Task objective
The entries below contain a line with "We guarantee we will answer with a live" and a line with "Wesley J. Smith". Retype exactly everything from the first down to the second, both included, and nothing else.

══ Dataset content

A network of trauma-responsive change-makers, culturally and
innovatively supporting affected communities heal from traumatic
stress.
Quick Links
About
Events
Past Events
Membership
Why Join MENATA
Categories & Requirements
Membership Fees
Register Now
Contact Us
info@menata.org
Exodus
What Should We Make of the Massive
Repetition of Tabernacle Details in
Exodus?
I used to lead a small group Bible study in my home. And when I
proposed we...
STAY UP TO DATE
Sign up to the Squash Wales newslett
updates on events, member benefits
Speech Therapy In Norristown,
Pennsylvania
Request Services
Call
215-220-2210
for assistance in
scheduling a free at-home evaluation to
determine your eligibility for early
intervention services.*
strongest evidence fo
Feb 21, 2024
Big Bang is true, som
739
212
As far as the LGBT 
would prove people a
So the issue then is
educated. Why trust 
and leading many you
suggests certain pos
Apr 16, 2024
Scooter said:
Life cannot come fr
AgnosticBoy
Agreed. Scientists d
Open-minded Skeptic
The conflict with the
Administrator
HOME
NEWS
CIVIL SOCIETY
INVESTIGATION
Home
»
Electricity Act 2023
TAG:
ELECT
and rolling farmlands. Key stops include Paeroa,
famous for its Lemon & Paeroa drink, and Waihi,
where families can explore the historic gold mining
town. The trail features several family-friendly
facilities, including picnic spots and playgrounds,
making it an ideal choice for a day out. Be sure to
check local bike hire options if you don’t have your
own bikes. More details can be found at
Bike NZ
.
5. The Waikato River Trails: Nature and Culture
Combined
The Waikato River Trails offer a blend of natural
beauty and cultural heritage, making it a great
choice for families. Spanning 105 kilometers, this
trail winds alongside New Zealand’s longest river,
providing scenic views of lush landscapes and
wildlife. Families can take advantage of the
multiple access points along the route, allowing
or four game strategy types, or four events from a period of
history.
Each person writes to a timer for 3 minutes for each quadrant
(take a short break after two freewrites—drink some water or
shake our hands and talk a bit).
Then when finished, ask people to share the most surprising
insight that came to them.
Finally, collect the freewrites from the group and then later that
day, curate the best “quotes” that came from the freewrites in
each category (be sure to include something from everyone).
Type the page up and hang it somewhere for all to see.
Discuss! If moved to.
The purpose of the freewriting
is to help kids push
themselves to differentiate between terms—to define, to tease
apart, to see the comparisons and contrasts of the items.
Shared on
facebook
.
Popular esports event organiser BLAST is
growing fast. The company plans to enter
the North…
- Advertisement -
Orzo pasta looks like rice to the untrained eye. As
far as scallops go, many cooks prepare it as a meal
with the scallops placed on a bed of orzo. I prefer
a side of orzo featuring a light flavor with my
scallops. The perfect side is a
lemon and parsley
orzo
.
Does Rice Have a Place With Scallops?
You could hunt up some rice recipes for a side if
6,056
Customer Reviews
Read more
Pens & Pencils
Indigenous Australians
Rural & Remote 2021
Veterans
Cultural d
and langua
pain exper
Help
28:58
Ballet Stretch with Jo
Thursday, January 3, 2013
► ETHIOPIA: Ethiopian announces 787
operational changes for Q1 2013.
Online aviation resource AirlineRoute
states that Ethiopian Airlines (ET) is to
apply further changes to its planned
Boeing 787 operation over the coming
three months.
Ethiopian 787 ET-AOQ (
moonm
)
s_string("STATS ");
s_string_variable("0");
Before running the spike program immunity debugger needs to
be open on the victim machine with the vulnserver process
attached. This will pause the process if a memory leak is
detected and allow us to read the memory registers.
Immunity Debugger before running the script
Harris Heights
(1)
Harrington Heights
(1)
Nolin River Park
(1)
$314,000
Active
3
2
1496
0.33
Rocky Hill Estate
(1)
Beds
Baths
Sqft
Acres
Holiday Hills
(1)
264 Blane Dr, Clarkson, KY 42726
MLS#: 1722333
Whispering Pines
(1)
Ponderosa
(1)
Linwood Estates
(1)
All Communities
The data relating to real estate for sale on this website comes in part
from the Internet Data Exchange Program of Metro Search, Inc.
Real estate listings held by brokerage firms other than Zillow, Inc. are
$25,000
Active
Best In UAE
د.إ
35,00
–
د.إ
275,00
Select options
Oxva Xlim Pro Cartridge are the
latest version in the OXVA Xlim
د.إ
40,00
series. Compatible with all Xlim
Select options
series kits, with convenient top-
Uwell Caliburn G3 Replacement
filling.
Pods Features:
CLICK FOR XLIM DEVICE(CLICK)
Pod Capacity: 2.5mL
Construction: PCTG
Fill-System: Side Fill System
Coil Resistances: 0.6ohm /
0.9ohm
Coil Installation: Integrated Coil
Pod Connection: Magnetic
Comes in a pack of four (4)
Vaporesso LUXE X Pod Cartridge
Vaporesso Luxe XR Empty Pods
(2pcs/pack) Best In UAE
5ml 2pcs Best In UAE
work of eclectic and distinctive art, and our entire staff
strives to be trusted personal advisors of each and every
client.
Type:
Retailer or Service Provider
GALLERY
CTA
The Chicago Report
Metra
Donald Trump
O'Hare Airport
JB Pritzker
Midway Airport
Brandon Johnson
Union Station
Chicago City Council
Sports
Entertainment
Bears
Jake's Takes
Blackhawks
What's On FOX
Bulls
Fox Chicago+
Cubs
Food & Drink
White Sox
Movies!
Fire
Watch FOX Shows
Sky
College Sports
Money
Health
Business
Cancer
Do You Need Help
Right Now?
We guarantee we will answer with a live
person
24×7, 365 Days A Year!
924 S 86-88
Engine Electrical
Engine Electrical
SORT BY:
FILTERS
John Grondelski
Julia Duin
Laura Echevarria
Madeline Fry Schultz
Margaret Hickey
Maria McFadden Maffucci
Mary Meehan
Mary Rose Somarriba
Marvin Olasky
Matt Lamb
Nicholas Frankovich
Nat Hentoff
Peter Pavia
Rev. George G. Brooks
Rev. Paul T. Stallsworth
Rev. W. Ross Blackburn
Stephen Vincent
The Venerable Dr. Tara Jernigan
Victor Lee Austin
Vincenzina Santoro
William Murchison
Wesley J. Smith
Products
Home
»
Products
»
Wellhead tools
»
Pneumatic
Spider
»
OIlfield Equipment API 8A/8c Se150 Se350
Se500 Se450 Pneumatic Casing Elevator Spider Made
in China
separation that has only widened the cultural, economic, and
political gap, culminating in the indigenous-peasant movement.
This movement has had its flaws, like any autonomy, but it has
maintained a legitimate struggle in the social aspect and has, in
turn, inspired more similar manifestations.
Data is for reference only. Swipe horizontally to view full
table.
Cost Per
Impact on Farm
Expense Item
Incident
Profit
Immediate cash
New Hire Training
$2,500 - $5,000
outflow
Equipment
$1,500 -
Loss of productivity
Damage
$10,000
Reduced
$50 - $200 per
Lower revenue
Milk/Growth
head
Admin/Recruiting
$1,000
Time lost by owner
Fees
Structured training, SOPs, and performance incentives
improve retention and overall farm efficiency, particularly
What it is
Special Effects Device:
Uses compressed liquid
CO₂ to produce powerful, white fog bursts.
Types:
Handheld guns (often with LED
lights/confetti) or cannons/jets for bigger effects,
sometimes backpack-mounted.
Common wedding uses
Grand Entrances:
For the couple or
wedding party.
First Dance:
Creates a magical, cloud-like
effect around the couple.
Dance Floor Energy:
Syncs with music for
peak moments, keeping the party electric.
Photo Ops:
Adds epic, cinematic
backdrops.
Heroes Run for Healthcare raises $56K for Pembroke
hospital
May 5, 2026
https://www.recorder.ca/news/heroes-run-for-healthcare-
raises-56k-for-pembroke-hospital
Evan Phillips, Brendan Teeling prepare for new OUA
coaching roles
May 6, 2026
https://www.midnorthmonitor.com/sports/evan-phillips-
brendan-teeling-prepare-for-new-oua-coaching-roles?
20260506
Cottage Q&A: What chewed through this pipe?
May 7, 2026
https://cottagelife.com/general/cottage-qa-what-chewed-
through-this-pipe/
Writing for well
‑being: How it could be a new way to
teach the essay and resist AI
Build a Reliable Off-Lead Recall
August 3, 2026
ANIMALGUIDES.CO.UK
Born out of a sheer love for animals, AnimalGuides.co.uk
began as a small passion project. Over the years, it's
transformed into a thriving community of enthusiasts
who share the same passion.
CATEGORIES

════

Response to the exercise
We guarantee we will answer with a live
person
24×7, 365 Days A Year!
924 S 86-88
Engine Electrical
Engine Electrical
SORT BY:
FILTERS
John Grondelski
Julia Duin
Laura Echevarria
Madeline Fry Schultz
Margaret Hickey
Maria McFadden Maffucci
Mary Meehan
Mary Rose Somarriba
Marvin Olasky
Matt Lamb
Nicholas Frankovich
Nat Hentoff
Peter Pavia
Rev. George G. Brooks
Rev. Paul T. Stallsworth
Rev. W. Ross Blackburn
Stephen Vincent
The Venerable Dr. Tara Jernigan
Victor Lee Austin
Vincenzina Santoro
William Murchison
Wesley J. Smith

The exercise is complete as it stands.